▶ EXERCISE
Count the lines in the items below that contain the string "endFill" and reply with that number alone.

::: DATA PROVIDED

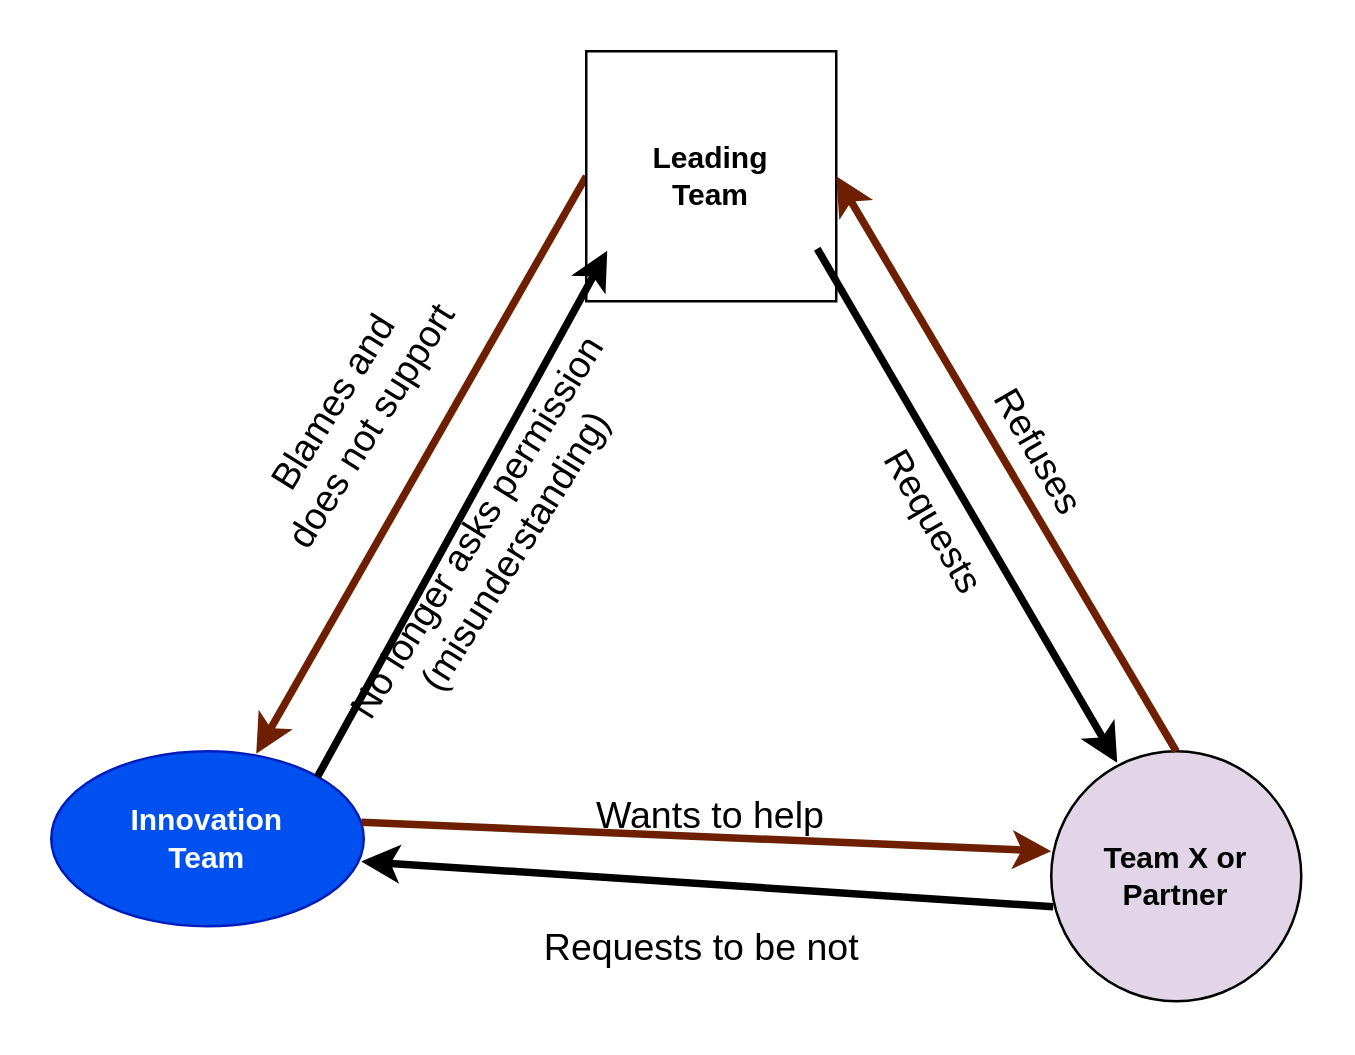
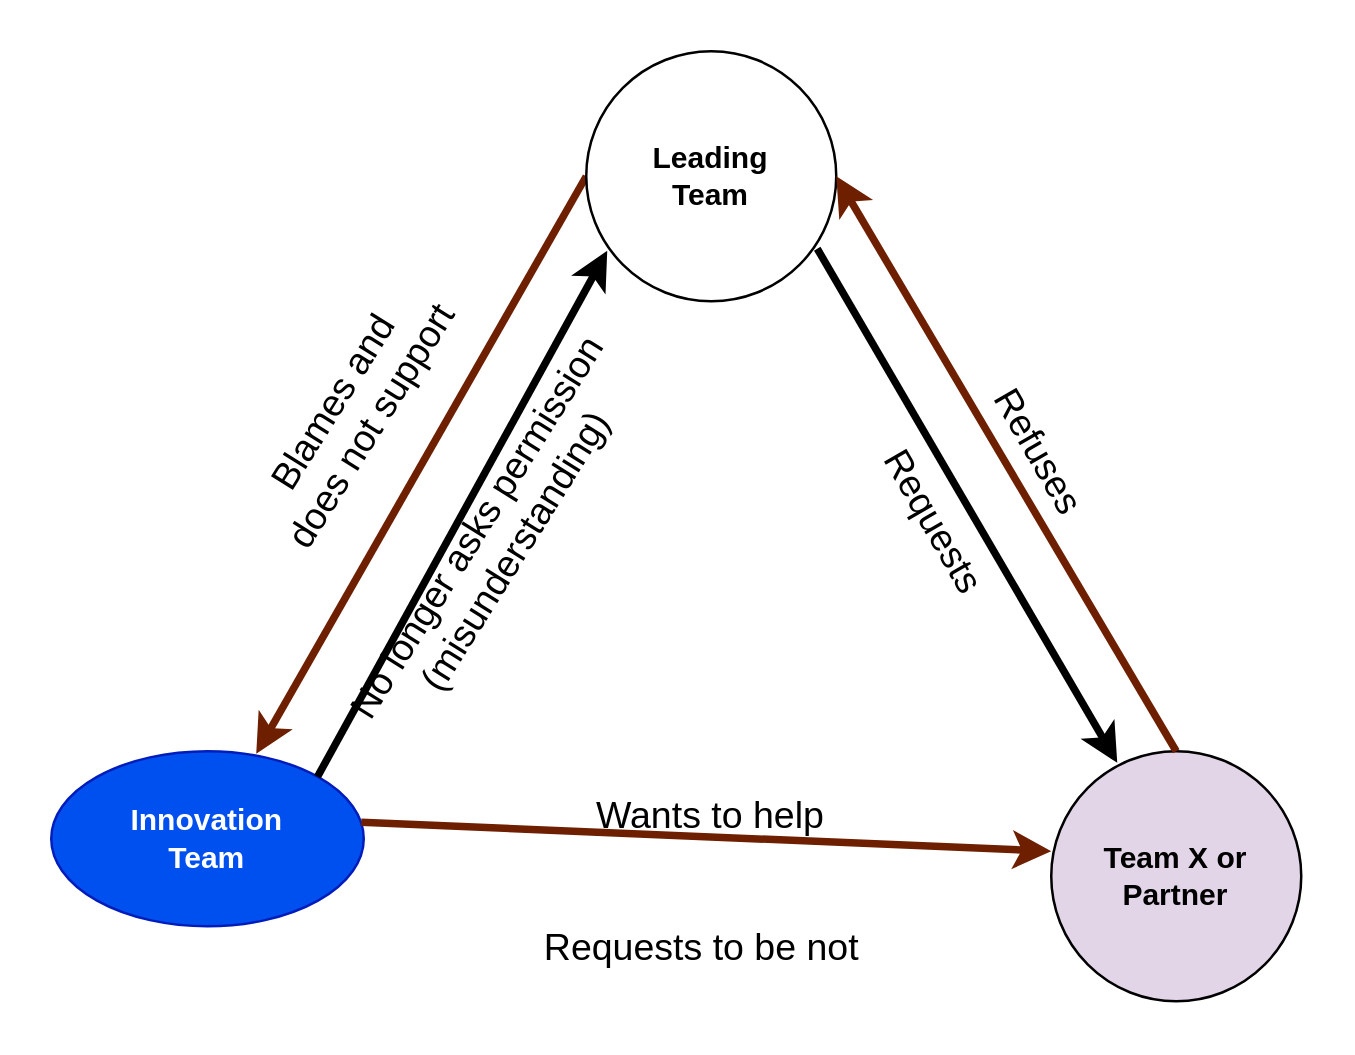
  <mxCell id="0" />
  <mxCell id="1" parent="0" />
  <mxCell id="2" value="" style="endArrow=none;html=1;rounded=0;strokeWidth=3;entryX=0;entryY=0.5;entryDx=0;entryDy=0;exitX=0.656;exitY=0.014;exitDx=0;exitDy=0;exitPerimeter=0;startArrow=classic;startFill=1;endFill=0;fillColor=#a0522d;strokeColor=#6D1F00;" parent="1" source="5" target="4" edge="1"><mxGeometry width="50" height="50" relative="1" as="geometry"><mxPoint x="-60" y="320" as="sourcePoint" /><mxPoint x="-60" y="80" as="targetPoint" /></mxGeometry></mxCell>
  <mxCell id="3" value="Wants to help" style="text;html=1;strokeColor=none;fillColor=none;align=center;verticalAlign=middle;whiteSpace=wrap;rounded=0;fontSize=15;" parent="1" vertex="1"><mxGeometry x="226" y="310" width="116" height="30" as="geometry" /></mxCell>
- <mxCell id="4" value="&lt;b&gt;Leading&lt;br&gt;Team&lt;br&gt;&lt;/b&gt;" style="whiteSpace=wrap;html=1;aspect=fixed;rounded=0;" parent="1" vertex="1"><mxGeometry x="234" y="20" width="100" height="100" as="geometry" /></mxCell>
+ <mxCell id="4" value="&lt;b&gt;Leading&lt;br&gt;Team&lt;br&gt;&lt;/b&gt;" style="ellipse;whiteSpace=wrap;html=1;aspect=fixed;" parent="1" vertex="1"><mxGeometry x="234" y="20" width="100" height="100" as="geometry" /></mxCell>
  <mxCell id="5" value="&lt;b&gt;Innovation&lt;br&gt;Team&lt;/b&gt;" style="ellipse;whiteSpace=wrap;html=1;aspect=fixed;fillColor=#0050ef;fontColor=#ffffff;strokeColor=#001DBC;" parent="1" vertex="1"><mxGeometry x="20" y="300" width="125" height="70" as="geometry" /></mxCell>
  <mxCell id="6" value="&lt;b&gt;Team X or&lt;br&gt;Partner&lt;/b&gt;" style="ellipse;whiteSpace=wrap;html=1;aspect=fixed;fillColor=#e1d5e7;" parent="1" vertex="1"><mxGeometry x="420" y="300" width="100" height="100" as="geometry" /></mxCell>
  <mxCell id="7" value="" style="endArrow=none;html=1;rounded=0;strokeWidth=3;entryX=1;entryY=0;entryDx=0;entryDy=0;exitX=0.084;exitY=0.798;exitDx=0;exitDy=0;startArrow=classic;startFill=1;endFill=0;exitPerimeter=0;" parent="1" source="4" target="5" edge="1"><mxGeometry width="50" height="50" relative="1" as="geometry"><mxPoint x="200" y="340" as="sourcePoint" /><mxPoint x="304" y="230" as="targetPoint" /></mxGeometry></mxCell>
  <mxCell id="8" value="" style="endArrow=classic;html=1;rounded=0;strokeWidth=3;exitX=0.992;exitY=0.406;exitDx=0;exitDy=0;exitPerimeter=0;fontSize=15;fillColor=#a0522d;strokeColor=#6D1F00;" parent="1" source="5" edge="1"><mxGeometry width="50" height="50" relative="1" as="geometry"><mxPoint x="200" y="420" as="sourcePoint" /><mxPoint x="420" y="340" as="targetPoint" /></mxGeometry></mxCell>
- <mxCell id="9" value="" style="endArrow=classic;html=1;rounded=0;strokeWidth=3;exitX=0.008;exitY=0.622;exitDx=0;exitDy=0;exitPerimeter=0;entryX=0.992;entryY=0.63;entryDx=0;entryDy=0;entryPerimeter=0;fontSize=15;" parent="1" source="6" target="5" edge="1"><mxGeometry width="50" height="50" relative="1" as="geometry"><mxPoint x="318.645" y="345.355" as="sourcePoint" /><mxPoint x="180" y="342" as="targetPoint" /></mxGeometry></mxCell>
  <mxCell id="10" value="Requests to be not" style="text;html=1;strokeColor=none;fillColor=none;align=center;verticalAlign=middle;whiteSpace=wrap;rounded=0;fontSize=15;" parent="1" vertex="1"><mxGeometry x="196" y="363" width="169" height="30" as="geometry" /></mxCell>
  <mxCell id="11" value="" style="endArrow=none;html=1;rounded=0;strokeWidth=3;entryX=0.5;entryY=0;entryDx=0;entryDy=0;exitX=1;exitY=0.5;exitDx=0;exitDy=0;startArrow=classic;startFill=1;endFill=0;fillColor=#a0522d;strokeColor=#6D1F00;" parent="1" source="4" target="6" edge="1"><mxGeometry width="50" height="50" relative="1" as="geometry"><mxPoint x="95.6" y="311.4" as="sourcePoint" /><mxPoint x="246" y="99.4" as="targetPoint" /></mxGeometry></mxCell>
  <mxCell id="12" value="" style="endArrow=none;html=1;rounded=0;strokeWidth=3;entryX=0.924;entryY=0.79;entryDx=0;entryDy=0;exitX=0.264;exitY=0.046;exitDx=0;exitDy=0;exitPerimeter=0;endFill=0;startArrow=classic;startFill=1;entryPerimeter=0;" parent="1" source="6" target="4" edge="1"><mxGeometry width="50" height="50" relative="1" as="geometry"><mxPoint x="258.645" y="115.355" as="sourcePoint" /><mxPoint x="115.355" y="324.645" as="targetPoint" /></mxGeometry></mxCell>
  <mxCell id="13" value="Refuses" style="text;html=1;strokeColor=none;fillColor=none;align=center;verticalAlign=middle;whiteSpace=wrap;rounded=0;rotation=60;fontSize=15;" parent="1" vertex="1"><mxGeometry x="376" y="165" width="80" height="30" as="geometry" /></mxCell>
  <mxCell id="14" value="Requests" style="text;html=1;strokeColor=none;fillColor=none;align=center;verticalAlign=middle;whiteSpace=wrap;rounded=0;rotation=60;fontSize=15;" parent="1" vertex="1"><mxGeometry x="334" y="193" width="80" height="30" as="geometry" /></mxCell>
  <mxCell id="15" value="No longer asks permission&lt;br&gt;(misunderstanding)" style="text;html=1;strokeColor=none;fillColor=none;align=center;verticalAlign=middle;whiteSpace=wrap;rounded=0;rotation=302;fontSize=15;" parent="1" vertex="1"><mxGeometry x="101" y="200" width="193.24" height="30" as="geometry" /></mxCell>
  <mxCell id="16" value="Blames and&lt;br&gt;does not support" style="text;html=1;strokeColor=none;fillColor=none;align=center;verticalAlign=middle;whiteSpace=wrap;rounded=0;rotation=302;fontSize=15;" parent="1" vertex="1"><mxGeometry x="60" y="150" width="160" height="30" as="geometry" /></mxCell>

::::::

▶ EXERCISE RESULT
4